Thank you very much for debugging the program. But even with the ROOT defined NBD, the chisq value remains nearly what we got earlier. So I should trust the value given by the ROOT! Some referees of the papers do not agree with such low values. And that is why I wanted to validate. May be I should check with data from another experiment.
Thanks again and best regards

Dilicus · December 16, 2020, 6:47am

Hi,
Maybe the NDB used in the paper is slightly different from the one used in the paper, this can have an impact on the chisq, but I did not tried this function.
As last remark, removing the point at 0 give a chisq more similar to the one of the paper.

Best regards

kaur · December 18, 2020, 11:56pm

Thanks a lot for your time and advise.
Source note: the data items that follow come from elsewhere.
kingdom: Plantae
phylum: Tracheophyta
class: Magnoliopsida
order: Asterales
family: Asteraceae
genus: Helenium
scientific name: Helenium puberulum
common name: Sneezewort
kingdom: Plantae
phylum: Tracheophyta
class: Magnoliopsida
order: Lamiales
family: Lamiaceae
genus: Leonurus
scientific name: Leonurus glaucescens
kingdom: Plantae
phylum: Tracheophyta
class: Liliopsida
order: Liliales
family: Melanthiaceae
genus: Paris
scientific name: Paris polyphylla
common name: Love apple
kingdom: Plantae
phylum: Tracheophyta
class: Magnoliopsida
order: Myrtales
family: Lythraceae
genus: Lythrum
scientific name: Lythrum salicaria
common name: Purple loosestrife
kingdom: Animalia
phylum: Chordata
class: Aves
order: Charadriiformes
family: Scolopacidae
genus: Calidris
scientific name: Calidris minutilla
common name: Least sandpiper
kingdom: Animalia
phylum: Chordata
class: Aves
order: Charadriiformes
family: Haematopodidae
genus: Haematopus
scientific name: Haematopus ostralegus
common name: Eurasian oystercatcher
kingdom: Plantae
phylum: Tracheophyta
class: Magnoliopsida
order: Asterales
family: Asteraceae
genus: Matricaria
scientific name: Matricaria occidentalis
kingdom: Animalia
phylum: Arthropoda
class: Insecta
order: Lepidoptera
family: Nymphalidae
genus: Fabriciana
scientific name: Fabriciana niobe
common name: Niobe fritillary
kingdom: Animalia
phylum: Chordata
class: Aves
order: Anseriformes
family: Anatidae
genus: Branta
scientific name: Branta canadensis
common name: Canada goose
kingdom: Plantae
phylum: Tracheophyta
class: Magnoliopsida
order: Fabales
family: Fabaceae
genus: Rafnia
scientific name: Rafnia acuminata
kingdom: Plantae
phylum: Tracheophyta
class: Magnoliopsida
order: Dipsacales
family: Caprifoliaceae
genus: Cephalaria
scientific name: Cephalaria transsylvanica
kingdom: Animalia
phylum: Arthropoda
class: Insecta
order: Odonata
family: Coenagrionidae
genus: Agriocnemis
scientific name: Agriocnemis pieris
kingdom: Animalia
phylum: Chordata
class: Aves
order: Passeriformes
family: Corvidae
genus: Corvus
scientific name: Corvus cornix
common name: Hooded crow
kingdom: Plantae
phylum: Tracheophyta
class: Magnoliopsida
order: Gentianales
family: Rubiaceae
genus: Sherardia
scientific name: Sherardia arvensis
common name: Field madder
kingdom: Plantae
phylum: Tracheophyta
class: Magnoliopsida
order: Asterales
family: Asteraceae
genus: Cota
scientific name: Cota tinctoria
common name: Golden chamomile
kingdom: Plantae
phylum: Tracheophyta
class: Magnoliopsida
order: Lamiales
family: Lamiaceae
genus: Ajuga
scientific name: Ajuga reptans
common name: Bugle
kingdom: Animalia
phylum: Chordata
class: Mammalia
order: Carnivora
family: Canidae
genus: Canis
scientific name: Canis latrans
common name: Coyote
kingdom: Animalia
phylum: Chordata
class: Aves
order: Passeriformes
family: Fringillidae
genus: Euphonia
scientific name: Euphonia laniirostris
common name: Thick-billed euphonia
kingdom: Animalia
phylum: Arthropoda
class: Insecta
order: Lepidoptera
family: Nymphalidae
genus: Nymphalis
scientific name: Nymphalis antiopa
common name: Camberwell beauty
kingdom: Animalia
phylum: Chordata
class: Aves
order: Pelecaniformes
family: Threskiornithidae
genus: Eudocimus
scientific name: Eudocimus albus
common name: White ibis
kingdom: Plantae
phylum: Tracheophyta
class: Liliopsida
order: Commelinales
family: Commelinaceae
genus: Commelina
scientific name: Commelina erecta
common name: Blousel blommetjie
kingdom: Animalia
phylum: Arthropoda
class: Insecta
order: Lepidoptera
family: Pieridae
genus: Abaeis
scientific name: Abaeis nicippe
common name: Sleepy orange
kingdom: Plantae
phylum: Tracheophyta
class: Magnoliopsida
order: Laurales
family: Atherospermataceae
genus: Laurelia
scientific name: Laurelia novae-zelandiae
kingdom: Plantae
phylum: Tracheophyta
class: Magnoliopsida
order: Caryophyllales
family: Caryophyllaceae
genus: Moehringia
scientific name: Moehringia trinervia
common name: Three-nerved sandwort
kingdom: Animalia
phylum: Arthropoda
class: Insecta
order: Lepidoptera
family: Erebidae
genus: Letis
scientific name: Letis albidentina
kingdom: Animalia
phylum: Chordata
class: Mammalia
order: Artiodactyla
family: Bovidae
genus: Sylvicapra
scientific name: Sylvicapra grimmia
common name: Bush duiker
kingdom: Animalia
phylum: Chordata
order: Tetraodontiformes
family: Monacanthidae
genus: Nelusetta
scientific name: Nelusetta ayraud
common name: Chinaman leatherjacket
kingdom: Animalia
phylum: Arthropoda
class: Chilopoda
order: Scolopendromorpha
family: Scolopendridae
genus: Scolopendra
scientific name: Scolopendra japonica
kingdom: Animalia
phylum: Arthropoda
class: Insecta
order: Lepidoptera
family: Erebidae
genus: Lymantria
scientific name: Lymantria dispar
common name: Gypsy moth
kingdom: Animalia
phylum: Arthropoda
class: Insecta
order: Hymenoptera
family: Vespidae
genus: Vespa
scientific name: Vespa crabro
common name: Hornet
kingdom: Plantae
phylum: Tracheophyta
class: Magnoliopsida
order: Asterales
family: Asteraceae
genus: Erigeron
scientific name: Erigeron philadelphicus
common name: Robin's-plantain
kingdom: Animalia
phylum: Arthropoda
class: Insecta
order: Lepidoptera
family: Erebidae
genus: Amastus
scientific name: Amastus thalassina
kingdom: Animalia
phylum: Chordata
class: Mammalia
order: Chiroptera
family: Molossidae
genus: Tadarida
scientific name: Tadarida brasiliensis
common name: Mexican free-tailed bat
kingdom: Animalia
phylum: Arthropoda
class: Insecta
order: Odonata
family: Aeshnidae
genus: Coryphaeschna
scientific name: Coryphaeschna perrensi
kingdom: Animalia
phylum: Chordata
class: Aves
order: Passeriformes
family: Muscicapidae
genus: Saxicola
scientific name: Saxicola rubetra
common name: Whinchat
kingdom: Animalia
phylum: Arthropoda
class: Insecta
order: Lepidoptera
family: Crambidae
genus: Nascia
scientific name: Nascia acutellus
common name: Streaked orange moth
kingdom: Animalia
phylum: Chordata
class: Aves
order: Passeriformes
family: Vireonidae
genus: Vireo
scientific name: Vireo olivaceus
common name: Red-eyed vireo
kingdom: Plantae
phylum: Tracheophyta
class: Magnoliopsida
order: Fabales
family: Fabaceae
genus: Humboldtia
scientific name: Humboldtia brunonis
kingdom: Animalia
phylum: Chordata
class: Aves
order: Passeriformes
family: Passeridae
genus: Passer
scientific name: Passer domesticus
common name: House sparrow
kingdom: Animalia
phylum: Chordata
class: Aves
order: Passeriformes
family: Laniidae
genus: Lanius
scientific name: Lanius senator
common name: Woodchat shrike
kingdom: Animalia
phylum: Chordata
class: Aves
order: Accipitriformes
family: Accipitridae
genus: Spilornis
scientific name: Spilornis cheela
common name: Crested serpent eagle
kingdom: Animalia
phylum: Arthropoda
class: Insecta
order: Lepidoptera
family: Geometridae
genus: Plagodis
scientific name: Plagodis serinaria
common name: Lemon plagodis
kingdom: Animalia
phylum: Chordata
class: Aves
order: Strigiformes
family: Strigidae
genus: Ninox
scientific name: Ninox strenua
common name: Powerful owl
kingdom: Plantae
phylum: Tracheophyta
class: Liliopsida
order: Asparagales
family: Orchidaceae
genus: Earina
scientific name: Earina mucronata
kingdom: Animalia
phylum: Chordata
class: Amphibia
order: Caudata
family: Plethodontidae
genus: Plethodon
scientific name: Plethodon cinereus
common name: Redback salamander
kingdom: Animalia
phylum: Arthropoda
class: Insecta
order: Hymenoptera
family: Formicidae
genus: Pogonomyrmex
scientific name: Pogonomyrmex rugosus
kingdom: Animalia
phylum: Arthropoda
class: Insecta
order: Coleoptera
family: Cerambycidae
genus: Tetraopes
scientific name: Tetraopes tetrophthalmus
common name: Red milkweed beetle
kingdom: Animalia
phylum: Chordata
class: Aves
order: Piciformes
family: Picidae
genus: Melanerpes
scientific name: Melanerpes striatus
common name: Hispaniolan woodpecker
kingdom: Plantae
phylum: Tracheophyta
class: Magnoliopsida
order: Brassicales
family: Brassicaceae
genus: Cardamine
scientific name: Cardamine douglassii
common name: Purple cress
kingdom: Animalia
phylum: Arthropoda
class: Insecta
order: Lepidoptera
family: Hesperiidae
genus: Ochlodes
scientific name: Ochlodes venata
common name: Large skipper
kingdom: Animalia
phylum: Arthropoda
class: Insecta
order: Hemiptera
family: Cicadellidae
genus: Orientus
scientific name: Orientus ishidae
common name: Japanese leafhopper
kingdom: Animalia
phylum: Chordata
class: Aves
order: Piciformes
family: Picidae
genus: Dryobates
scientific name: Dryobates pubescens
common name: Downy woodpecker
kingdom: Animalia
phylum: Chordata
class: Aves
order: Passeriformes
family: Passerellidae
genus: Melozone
The chisq values for some of the data sets agree well with the published data. But certainly not for many other sets. There 16 data sets altigether. I implemented the root defined NBD. Thanks for the suggestion. However, I also checked with the NBD function from the published paper. The results are the same.
So I May be the published data set is different from the one used for fitting!!
Thanks and regards

system · January 1, 2021, 11:56pm

This topic was automatically closed 14 days after the last reply. New replies are no longer allowed.